On Mon, Jun 22, 2026 at 08:27:12PM +0800, Menglong Dong wrote:
> On 2026/6/22 06:31 Michael S. Tsirkin <[email protected]> write:
> > On Tue, Jun 16, 2026 at 07:59:12PM +0800, Menglong Dong wrote:
> [...]
> > >
> > > + vring_size = virtqueue_get_vring_size(sq->vq);
> > > + need_wakeup = xsk_uses_need_wakeup(pool);
> > > +
> > > + if (need_wakeup && vring_size == sq->vq->num_free)
> > > + xsk_set_tx_need_wakeup(pool);
> > > +
> >
> > why are we doing this here?
> > the check after virtnet_xsk_xmit_batch not enough?
> > I vaguely think it's some kind of race we are closing?
> > Pls add a comment to explain.
>
> Hi, Michael. Thanks for your review.
>
> Yeah, it's for a race condition between user space and kernel
> space. I added a comment in V2, which is too confusing, and
> I removed it 😢. I'll make it more clear and add it in the V4. The
> origin comment is:
>
> * If the sq->vq is empty, and the tx ring is empty, and the user
> * submit an entry to the tx ring after virtnet_xsk_xmit_batch() and
> * before xsk_set_tx_need_wakeup(), we will lose the chance to wake
> * up the tx napi, so we have to set the need_wakeup flag here.
>
> And the logic is like this:
>
> Kernel: tx NAPI is waked up from skb_xmit_done() ->
> Kernel: sq->vq and xsk->tx_ring are both empty ->
> Kernel: call virtnet_xsk_xmit_batch()
>
> User: submit a entry to the xsk->tx_ring
> User: check the wakeup flag
> User: wakeup flag is not set, skip send()
>
> Kernel: call xsk_set_tx_need_wakeup(), because sq->vq is empty
>
> If we don't send more data, the data in the xsk->tx_ring will
> not be sent forever.
I'm not 100% sure I understand, but when someone fixes cross-CPU races
with no synchronization or CPU memory barriers just with extra checks,
this always gives me pause.
AI helped write this for me, for example:
1. Kernel: xsk_set_tx_need_wakeup stores NEED_WAKEUP (sits in store buffer)

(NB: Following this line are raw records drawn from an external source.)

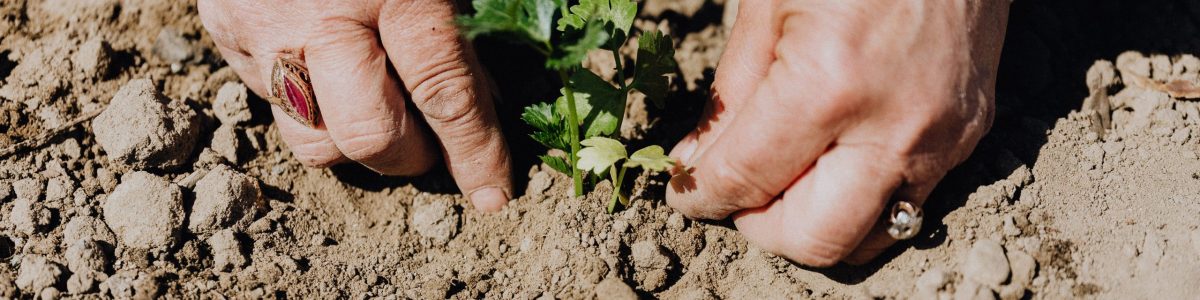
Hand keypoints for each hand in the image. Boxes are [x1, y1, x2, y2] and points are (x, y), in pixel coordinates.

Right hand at [198, 0, 511, 210]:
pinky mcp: (223, 35)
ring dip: (357, 145)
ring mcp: (262, 31)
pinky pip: (270, 107)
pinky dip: (312, 109)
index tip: (495, 196)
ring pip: (313, 140)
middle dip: (412, 158)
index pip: (445, 92)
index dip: (476, 151)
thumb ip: (458, 26)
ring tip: (380, 111)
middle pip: (370, 136)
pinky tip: (330, 76)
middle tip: (433, 146)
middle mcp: (320, 19)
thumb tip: (485, 105)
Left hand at [666, 0, 1009, 265]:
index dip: (702, 196)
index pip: (747, 179)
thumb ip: (731, 94)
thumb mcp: (767, 4)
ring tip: (785, 179)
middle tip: (737, 193)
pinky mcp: (970, 135)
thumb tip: (698, 163)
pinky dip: (859, 199)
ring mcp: (941, 137)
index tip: (687, 192)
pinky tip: (833, 156)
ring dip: (814, 224)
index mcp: (828, 85)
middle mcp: (893, 127)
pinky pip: (906, 202)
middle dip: (760, 227)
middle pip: (813, 238)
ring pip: (867, 237)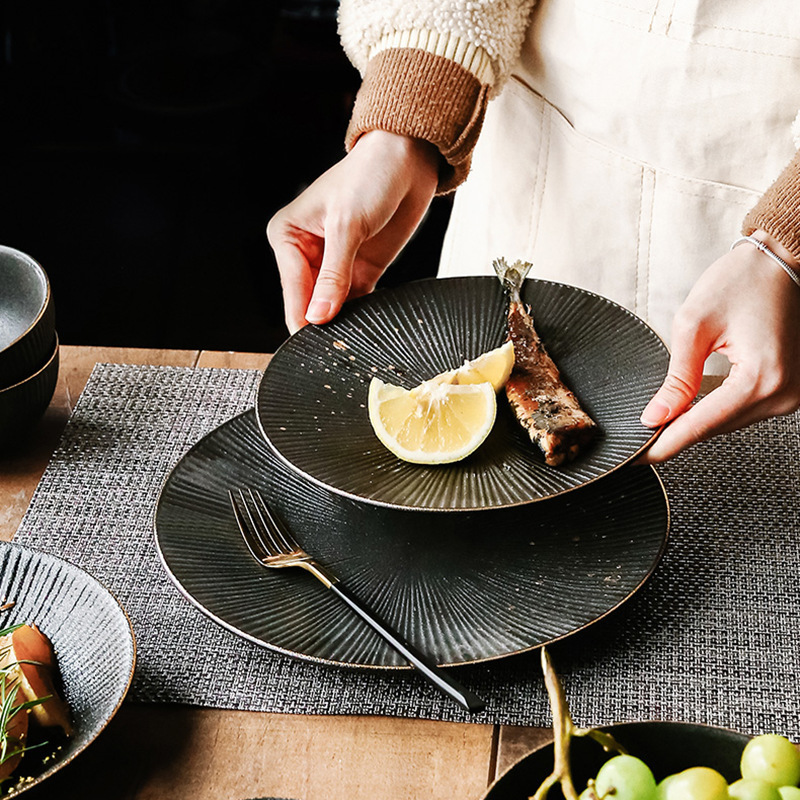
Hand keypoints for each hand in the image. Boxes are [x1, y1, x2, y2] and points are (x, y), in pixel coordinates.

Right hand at [267, 130, 439, 332]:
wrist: (407, 161)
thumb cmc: (369, 176)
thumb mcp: (347, 226)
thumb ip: (334, 275)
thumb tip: (318, 315)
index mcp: (287, 236)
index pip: (291, 289)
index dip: (303, 317)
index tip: (313, 342)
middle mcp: (306, 253)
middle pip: (308, 303)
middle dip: (322, 323)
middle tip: (335, 342)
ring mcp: (334, 264)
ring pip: (331, 307)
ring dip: (342, 321)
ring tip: (353, 335)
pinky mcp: (360, 271)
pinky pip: (356, 302)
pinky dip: (361, 314)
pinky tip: (368, 323)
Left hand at [639, 230, 799, 462]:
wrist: (782, 260)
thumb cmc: (743, 281)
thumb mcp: (694, 325)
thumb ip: (676, 378)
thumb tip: (655, 416)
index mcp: (761, 378)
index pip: (701, 425)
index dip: (664, 443)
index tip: (636, 456)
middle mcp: (783, 393)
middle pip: (715, 429)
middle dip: (675, 434)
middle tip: (639, 439)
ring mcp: (791, 394)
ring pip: (729, 423)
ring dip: (695, 423)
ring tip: (659, 422)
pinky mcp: (789, 388)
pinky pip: (744, 409)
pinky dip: (716, 410)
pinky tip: (690, 408)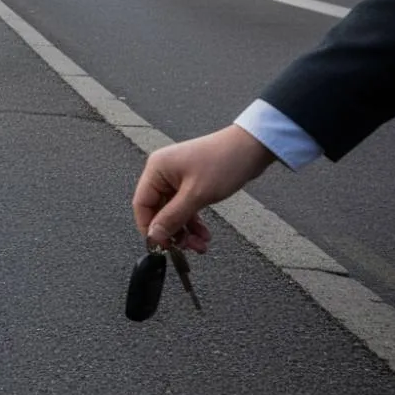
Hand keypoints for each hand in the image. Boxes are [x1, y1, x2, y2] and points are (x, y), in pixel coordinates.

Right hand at [131, 125, 276, 252]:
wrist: (252, 147)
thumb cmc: (224, 162)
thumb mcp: (196, 195)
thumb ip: (172, 217)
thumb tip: (153, 235)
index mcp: (157, 169)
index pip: (142, 204)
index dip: (149, 227)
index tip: (162, 246)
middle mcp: (163, 172)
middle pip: (157, 210)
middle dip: (172, 231)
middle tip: (186, 247)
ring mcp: (177, 178)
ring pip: (173, 212)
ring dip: (185, 230)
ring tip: (200, 244)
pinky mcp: (191, 183)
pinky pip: (185, 207)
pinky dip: (193, 222)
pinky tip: (204, 235)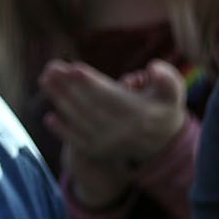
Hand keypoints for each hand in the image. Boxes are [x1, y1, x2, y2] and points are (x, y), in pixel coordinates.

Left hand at [42, 58, 188, 198]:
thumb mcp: (173, 92)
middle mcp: (120, 129)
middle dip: (67, 87)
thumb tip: (152, 68)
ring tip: (45, 81)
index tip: (73, 68)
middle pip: (89, 106)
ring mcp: (108, 142)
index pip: (109, 95)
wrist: (162, 144)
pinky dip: (63, 131)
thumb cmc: (164, 108)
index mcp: (138, 113)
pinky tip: (48, 118)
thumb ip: (167, 78)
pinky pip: (78, 142)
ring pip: (80, 120)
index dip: (91, 82)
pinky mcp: (99, 150)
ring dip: (60, 102)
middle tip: (50, 68)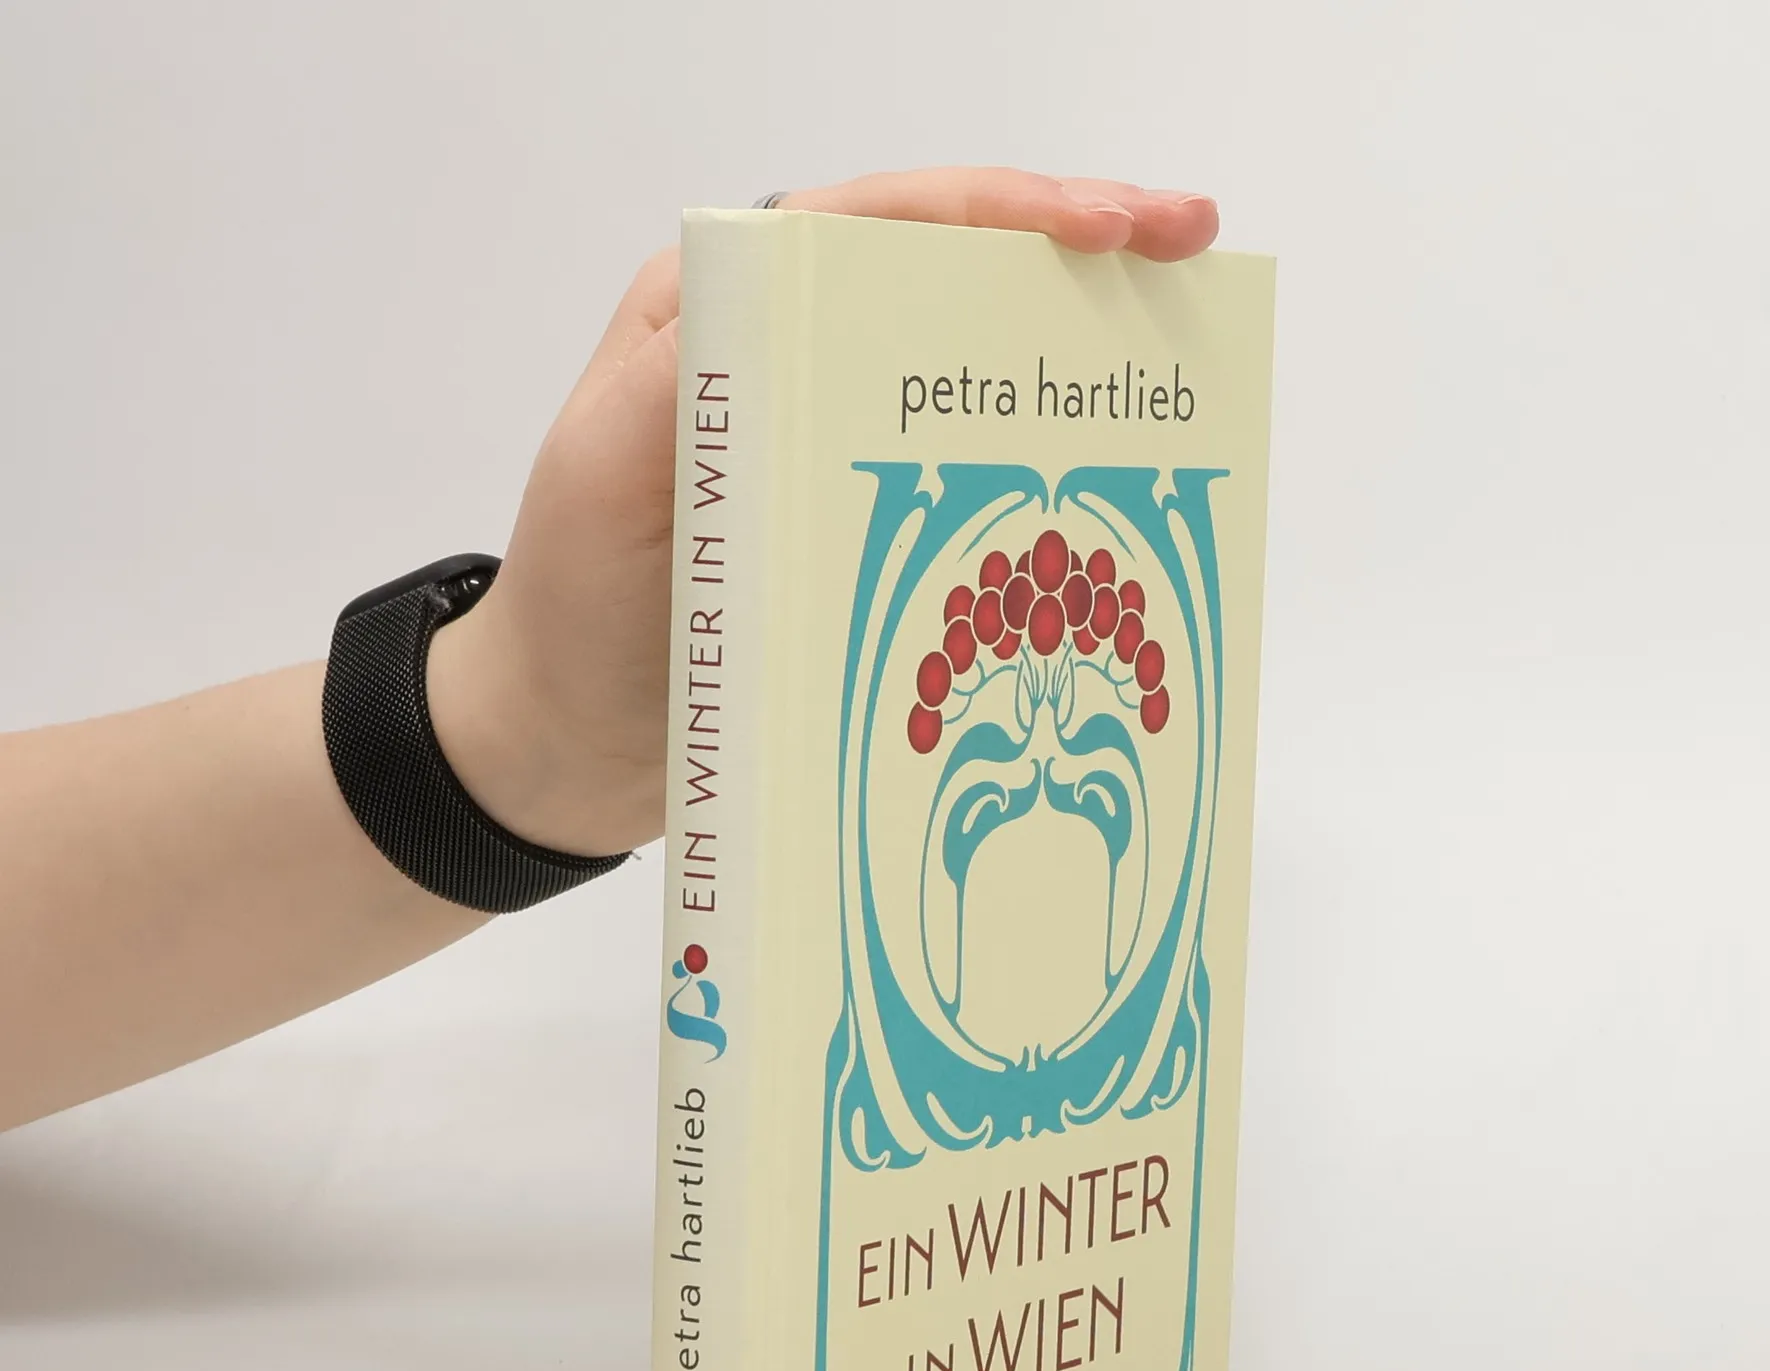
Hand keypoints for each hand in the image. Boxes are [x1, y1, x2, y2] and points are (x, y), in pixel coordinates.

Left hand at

2. Kernel: xsk_tx_peek_release_desc_batch - load, sees empty (reordered
before the store is globally visible)
3. Kernel: peek finds nothing, returns 0
4. Userspace: stores entry + producer
5. Userspace: loads flags - doesn't see NEED_WAKEUP yet (still in kernel's
store buffer)
6. Userspeace: skips send()
7. Kernel: NEED_WAKEUP store finally becomes visible - too late
Seems legit?
> >
> > > sent = virtnet_xsk_xmit_batch(sq, pool, budget, &kicks);
> > >
> > > + if (need_wakeup) {
> > > + if (vring_size == sq->vq->num_free)
> > > + /* we can't wake up by ourself, and it should be done
> > > + * by the user.
> > > + */
> > > + xsk_set_tx_need_wakeup(pool);
> > > + else
> > > + /* we can wake up from skb_xmit_done() */
> > > + xsk_clear_tx_need_wakeup(pool);
> >
> > But what if we don't have get tx napi so no wakeup in skb_xmit_done?
>
> Sorry that I'm not sure what "get tx napi" means here ;(
>
> There are entry in sq->vq, so skb_xmit_done() will be called after
> the entries in the ring is consumed by the HOST, right?
> Then, the corresponding sq->napi will be scheduled, as we ensure
> that tx napi is always enabled, which means napi->weight is not
> zero, in this commit:
> 1df5116a41a8 ("virtio_net: xsk: prevent disable tx napi")
Oh I forgot we did that. But can xsk bind when tx napi has already
been disabled previously?
> Right?
>
> Thanks!
> Menglong Dong
>
> >
> >
> > > + }
> > > +
> > > if (!is_xdp_raw_buffer_queue(vi, sq - vi->sq))
> > > check_sq_full_and_disable(vi, vi->dev, sq);
> > >
> > > @@ -1470,9 +1488,6 @@ static bool virtnet_xsk_xmit(struct send_queue *sq,
> > > struct xsk_buff_pool *pool,
> > > u64_stats_add(&sq->stats.xdp_tx, sent);
> > > u64_stats_update_end(&sq->stats.syncp);
> > >
> > > - if (xsk_uses_need_wakeup(pool))
> > > - xsk_set_tx_need_wakeup(pool);
> > > -
> > > return sent;
> > > }
> > >
> > > --
> > > 2.54.0
> >
> >
> >
>
>
>